I will agree with the concern re consistency/accuracy being an issue. By way of analogy: My son is allergic to nuts and peanuts and used to be allergic to milk and eggs. When folks in the allergy community say "allergic" they don't mean "I hypothesize that my child's behavior will improve if I remove X from his diet." They mean "my child will have to be injected with epinephrin if he is exposed to X, and he could still die anyway."

There are many people with food-related hypotheses, and who am I to say they are wrong? I have no idea. However, as a short cut to explain why they need everybody else to follow their child's food rules - they say "my child is allergic." Well - no, your child isn't. They are sensitive, or have a bad reaction, or say whatever you want. Maybe it is even an exquisite sensitivity, and if so you have my sincere sympathy. I know it's hard.

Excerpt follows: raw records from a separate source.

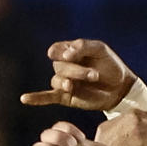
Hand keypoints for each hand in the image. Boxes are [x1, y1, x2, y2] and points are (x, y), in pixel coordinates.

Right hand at [21, 39, 136, 112]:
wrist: (121, 88)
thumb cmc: (111, 66)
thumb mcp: (100, 50)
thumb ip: (82, 46)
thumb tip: (64, 54)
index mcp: (69, 51)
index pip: (56, 50)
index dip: (62, 52)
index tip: (72, 54)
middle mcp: (64, 66)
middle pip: (59, 66)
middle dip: (76, 70)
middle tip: (94, 75)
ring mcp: (64, 82)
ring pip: (57, 80)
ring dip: (69, 81)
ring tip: (78, 84)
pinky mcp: (66, 96)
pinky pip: (47, 96)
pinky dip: (36, 98)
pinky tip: (25, 99)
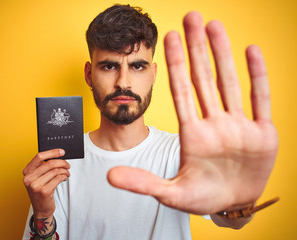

But when 100 people say "my child is allergic" and they aren't, it virtually mutes my plea - "My child is allergic to milk and nuts. Please don't give him any of the rocky road ice cream." Instead, people wait until my back is turned and slip him a little taste because "he deserves a little bit at least, even if he is allergic." And then they truthfully say, "How were we supposed to know he was SO allergic he'd get that sick, that fast." Because honestly, the way people toss around the word "allergic," there really was no way they could know. [[Yes - this really happened to us. DS was fine after a trip to urgent care and meds and a very bad experience.]]

My point is - misuse or inconsistency is dangerous when it mutes people who need to use a word to mean what they say. And there's no other way to get the point across without going on and on and sounding like a crazy person. And then you're really muted anyway.

This is why I think the HG/PG community needs to abandon the word "gifted" and exclusively use the word "asynchronous." Better still, give it a three-letter acronym - "asynchronous development syndrome" = ADS.

Imagine: "My child has ADS. Sure - he has some challenges, but there's a plus side, too. And it's important we all stay focused on that." Now we're talking their language!!